I'm new to RNA-Seq analyses and DeSEQ2. Apologies if this has been covered previously. I am running analyses on samples within three conditions. I created a dds object from a count matrix, pre-filtered, and moved on to differential expression analyses.
**dds <- DESeq(dds)
res1 <- results(dds, contrast=c("condition","B","A"))
res2 <- results(dds, contrast=c("condition","C","A"))
res3 <- results(dds, contrast=c("condition","C","B"))**
Then I tried lfcshrink...
**resLFC1 <- lfcShrink(dds, coef="conditionBvs_A", type="apeglm")
resLFC2 <- lfcShrink(dds, coef="conditionCvs_A", type="apeglm")

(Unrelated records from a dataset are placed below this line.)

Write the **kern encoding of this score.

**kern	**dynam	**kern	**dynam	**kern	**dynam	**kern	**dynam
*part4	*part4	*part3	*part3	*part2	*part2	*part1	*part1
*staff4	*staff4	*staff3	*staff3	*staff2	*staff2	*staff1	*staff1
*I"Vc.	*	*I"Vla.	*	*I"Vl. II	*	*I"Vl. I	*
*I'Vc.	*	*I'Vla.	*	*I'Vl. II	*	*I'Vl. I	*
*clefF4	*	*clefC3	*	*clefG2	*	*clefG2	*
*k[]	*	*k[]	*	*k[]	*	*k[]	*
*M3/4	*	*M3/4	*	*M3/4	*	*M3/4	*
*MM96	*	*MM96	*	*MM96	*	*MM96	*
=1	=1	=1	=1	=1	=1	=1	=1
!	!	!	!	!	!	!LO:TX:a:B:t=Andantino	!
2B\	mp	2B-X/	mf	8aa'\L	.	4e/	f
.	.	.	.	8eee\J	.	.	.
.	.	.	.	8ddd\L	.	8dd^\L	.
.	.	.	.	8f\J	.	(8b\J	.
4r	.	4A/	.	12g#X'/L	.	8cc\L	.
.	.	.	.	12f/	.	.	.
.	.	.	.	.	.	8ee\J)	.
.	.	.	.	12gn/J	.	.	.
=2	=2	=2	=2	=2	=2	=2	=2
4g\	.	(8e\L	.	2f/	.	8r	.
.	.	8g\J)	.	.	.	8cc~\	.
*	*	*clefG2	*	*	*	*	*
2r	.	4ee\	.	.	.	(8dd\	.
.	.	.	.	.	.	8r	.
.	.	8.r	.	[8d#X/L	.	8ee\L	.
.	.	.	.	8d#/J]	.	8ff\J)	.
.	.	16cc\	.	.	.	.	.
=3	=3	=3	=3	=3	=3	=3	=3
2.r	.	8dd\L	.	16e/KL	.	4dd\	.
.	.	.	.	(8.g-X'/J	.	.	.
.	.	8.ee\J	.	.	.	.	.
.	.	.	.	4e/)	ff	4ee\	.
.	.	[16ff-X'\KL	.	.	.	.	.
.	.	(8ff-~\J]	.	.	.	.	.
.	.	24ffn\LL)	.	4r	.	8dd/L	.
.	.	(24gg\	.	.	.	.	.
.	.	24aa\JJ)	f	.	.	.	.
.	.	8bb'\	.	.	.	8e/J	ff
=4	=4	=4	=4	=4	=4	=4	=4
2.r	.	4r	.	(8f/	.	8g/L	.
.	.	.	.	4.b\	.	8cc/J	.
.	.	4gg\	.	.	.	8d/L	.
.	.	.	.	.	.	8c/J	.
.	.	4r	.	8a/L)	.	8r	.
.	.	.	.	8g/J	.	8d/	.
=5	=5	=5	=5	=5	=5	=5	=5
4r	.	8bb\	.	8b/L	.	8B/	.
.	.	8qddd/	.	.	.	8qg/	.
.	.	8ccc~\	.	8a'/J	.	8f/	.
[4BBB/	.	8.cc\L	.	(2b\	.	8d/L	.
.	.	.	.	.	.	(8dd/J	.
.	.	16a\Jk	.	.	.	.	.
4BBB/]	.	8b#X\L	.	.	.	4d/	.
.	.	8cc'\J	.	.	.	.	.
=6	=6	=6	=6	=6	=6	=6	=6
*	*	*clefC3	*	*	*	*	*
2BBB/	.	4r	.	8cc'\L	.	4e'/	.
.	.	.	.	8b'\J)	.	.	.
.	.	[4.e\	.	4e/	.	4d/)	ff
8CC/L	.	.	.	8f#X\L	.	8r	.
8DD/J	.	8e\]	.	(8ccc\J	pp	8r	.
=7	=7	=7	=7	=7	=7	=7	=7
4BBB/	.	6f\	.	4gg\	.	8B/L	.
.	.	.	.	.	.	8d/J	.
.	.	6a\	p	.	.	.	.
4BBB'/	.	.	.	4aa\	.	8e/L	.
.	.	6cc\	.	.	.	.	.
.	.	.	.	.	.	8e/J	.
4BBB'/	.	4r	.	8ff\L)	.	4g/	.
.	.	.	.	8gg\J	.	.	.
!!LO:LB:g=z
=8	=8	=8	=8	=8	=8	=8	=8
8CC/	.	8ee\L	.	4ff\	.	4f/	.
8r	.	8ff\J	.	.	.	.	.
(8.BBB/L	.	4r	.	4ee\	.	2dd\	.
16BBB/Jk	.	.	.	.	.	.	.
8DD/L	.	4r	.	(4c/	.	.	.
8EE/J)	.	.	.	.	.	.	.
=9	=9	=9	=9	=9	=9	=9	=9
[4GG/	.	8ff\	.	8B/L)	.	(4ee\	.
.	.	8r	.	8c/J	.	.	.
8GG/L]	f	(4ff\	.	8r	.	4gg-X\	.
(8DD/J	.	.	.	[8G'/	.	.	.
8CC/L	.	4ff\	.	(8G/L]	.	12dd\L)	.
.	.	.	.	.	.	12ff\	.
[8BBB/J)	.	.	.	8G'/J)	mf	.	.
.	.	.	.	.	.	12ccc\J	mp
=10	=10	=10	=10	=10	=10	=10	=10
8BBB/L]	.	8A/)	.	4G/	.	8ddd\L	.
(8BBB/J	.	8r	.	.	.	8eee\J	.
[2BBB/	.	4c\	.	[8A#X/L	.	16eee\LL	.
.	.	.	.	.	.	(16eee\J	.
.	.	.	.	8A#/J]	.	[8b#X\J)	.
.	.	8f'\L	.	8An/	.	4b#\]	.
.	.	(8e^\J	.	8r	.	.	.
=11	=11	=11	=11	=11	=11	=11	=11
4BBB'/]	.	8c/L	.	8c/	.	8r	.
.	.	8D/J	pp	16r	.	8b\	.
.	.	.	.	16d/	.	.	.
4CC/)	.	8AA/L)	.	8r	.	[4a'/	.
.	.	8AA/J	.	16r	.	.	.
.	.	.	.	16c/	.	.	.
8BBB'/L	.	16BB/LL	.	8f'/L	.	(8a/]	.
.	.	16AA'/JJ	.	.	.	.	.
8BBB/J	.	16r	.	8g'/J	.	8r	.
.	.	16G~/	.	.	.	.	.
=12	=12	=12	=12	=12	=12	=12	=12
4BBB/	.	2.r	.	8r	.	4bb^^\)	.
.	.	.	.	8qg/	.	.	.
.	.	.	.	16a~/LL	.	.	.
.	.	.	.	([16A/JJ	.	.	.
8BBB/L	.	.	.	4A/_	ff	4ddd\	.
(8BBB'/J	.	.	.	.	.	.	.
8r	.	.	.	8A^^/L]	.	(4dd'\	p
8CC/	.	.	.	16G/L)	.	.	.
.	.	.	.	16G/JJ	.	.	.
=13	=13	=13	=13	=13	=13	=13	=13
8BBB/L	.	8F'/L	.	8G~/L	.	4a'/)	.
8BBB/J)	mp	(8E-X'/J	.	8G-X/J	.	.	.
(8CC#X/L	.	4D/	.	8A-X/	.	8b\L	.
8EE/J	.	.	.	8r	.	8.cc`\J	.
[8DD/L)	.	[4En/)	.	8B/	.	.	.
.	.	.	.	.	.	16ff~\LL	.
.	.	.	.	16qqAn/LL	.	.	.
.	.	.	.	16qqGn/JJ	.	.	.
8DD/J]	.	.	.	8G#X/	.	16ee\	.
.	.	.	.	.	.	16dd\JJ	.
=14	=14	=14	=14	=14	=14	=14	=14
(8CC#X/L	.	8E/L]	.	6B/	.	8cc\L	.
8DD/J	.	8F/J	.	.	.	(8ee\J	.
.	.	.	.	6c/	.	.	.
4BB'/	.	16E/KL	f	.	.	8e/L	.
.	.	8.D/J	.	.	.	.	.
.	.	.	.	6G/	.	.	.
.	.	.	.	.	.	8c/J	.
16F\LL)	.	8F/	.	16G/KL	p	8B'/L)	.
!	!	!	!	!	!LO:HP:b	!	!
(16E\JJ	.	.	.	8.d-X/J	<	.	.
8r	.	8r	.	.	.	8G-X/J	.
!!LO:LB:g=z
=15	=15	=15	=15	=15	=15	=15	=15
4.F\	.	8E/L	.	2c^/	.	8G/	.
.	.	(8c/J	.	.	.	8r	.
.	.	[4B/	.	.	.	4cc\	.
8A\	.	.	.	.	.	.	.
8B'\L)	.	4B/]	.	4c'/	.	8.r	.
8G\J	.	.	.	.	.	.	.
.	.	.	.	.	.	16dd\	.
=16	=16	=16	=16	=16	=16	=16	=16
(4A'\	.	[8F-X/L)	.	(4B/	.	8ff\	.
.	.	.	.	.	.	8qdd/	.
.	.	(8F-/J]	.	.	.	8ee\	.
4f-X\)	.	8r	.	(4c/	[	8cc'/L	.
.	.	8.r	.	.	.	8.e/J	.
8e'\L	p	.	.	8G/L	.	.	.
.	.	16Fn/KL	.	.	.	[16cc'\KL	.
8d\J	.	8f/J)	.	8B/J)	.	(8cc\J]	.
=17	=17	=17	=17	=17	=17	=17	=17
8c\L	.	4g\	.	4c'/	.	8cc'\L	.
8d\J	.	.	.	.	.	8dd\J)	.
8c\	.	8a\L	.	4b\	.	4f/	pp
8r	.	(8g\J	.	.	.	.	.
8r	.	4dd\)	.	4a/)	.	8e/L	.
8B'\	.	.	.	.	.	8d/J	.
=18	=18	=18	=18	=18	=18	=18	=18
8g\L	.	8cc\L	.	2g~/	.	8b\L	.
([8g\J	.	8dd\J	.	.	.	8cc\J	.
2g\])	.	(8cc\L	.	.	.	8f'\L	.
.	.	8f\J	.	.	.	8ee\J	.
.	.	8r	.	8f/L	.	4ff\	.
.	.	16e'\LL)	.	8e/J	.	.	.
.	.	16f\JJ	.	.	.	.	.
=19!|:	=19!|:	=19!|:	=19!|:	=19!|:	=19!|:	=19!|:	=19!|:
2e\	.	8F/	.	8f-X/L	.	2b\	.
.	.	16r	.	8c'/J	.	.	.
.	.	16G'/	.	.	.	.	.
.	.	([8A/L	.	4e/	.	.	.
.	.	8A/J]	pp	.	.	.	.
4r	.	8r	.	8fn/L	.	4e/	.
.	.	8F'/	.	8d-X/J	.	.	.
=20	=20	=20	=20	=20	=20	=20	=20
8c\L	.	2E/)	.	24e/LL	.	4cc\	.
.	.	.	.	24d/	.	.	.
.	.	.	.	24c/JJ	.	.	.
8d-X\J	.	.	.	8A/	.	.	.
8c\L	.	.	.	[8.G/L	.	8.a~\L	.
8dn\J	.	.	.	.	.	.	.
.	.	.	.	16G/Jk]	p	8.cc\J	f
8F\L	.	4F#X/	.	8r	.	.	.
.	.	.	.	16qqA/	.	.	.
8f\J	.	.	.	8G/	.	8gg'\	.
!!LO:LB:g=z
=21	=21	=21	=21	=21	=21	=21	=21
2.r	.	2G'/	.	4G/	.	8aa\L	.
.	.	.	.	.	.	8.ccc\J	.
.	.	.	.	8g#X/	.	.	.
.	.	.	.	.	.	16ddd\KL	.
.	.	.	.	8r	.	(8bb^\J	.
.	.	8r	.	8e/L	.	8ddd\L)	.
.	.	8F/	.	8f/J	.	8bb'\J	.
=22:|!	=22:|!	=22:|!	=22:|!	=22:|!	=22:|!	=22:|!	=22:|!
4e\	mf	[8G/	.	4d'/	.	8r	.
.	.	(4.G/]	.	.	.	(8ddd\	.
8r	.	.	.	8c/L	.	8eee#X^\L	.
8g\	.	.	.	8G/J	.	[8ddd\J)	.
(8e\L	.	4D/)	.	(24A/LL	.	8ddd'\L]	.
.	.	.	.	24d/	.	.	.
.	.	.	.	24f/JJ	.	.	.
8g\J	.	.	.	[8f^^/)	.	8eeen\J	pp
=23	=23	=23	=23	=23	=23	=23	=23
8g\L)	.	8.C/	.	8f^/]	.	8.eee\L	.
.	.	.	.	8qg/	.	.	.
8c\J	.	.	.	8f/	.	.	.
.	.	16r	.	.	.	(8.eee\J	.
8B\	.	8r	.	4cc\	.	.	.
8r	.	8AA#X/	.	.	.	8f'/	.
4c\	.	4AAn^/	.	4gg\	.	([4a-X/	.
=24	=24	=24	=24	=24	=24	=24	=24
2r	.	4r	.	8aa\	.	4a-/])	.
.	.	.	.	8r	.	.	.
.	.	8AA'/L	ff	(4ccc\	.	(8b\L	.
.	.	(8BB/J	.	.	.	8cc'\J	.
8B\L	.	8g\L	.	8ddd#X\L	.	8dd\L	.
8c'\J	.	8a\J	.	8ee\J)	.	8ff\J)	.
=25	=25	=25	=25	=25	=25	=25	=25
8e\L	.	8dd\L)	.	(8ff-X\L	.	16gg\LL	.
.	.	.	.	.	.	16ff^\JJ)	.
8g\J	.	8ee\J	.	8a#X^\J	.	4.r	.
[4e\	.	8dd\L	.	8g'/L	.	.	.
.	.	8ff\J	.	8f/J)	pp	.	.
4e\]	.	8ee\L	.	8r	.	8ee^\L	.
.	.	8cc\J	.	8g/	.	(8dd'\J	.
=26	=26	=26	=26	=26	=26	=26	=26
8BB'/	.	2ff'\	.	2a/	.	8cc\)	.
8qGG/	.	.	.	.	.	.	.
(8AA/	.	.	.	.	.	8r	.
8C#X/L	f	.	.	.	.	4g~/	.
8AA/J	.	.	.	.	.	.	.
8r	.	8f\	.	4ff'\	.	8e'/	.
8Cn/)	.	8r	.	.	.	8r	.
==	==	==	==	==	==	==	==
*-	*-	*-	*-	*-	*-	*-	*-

resLFC3 <- lfcShrink(dds, coef="conditionCvs_B", type="apeglm")**
Of course, I got an error on resLFC3 // coef %in% resultsNames(dds) is not TRUE
...As resultsNames only lists two conditions: "conditionBvsA" and "conditionCvsA"
I tried to relevel on condition B, but this doesn't change my resultsNames dds$condition <- relevel(dds$condition, ref = "B") I read the extended data section on shrinkage filters. "We give some examples below of producing equivalent designs for use with coef. We show how the coefficients change with model.matrix, but the user would, for example, either change the levels of dds$condition or replace the design using design(dds)<-, then run nbinomWaldTest followed by lfcShrink." Could someone help me on how to change the design(dds)...so I can run lfcSrhink on condition C vs B?